EXERCISE TASKS:
**1)** Please repeat the passage of the Zenzic checks reference starting with "CheckCLIWhat it catches" and going on through "become dead ends.", replacing "developer" with "contributor".
**2)** Answer these questions from the Zenzic checks reference:
(a) How many independent checks does Zenzic run?
(b) Under which directory does zenzic check links scan every .md file?
(c) What does the abbreviation VSM stand for?

Skip to main content

Checks Reference

Checks Reference

Zenzic runs six independent checks. Each addresses a distinct category of documentation rot — the slow degradation that happens when a project grows and documentation maintenance falls behind development.

CheckCLIWhat it catches
Linkszenzic check linksBroken internal links, dead anchors, unreachable URLs
Orphanszenzic check orphans.md files present on disk but absent from nav
Snippetszenzic check snippetsPython/YAML/JSON/TOML syntax errors in fenced blocks
Placeholderszenzic check placeholdersStub pages with low word count or TODO patterns
Assetszenzic check assetsMedia never referenced by any page
Referenceszenzic check referencesDangling ref-links, dead definitions, leaked credentials

CLI: zenzic check links [--strict]

Link rot is one of the most common and most visible documentation failures. A developer renames a page, moves a section, or deletes an anchor, and the links that pointed to it silently become dead ends.

zenzic check links uses a native Python parser — no subprocesses, no build driver dependency. It scans every .md file under docs/, extracts all Markdown links with a fenced-block-aware state machine, and validates them in two tiers.

How the Virtual Site Map works

When Zenzic validates your links, it does not simply check whether a target file exists on disk. Instead, it builds a Virtual Site Map (VSM) — a pure in-memory projection of what your build engine will actually serve to readers.

Recorded data:
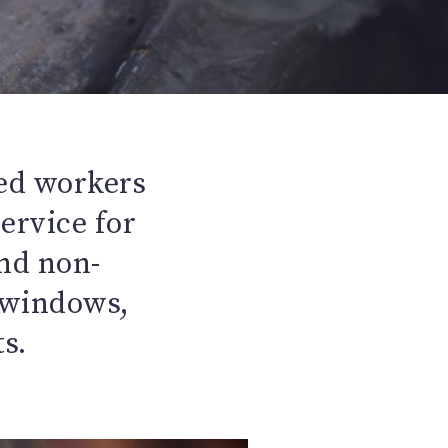
ed workers
service for
nd non-
s windows,
s.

RESULTS BY TASK:
**1)**
CheckCLIWhat it catches
Linkszenzic check linksBroken internal links, dead anchors, unreachable URLs
Orphanszenzic check orphans.md files present on disk but absent from nav
Snippetszenzic check snippetsPython/YAML/JSON/TOML syntax errors in fenced blocks
Placeholderszenzic check placeholdersStub pages with low word count or TODO patterns
Assetszenzic check assetsMedia never referenced by any page
Referenceszenzic check referencesDangling ref-links, dead definitions, leaked credentials

CLI: zenzic check links [--strict]

Link rot is one of the most common and most visible documentation failures. A contributor renames a page, moves a section, or deletes an anchor, and the links that pointed to it silently become dead ends.

**2)**
(a) Six.
(b) docs/
(c) Virtual Site Map.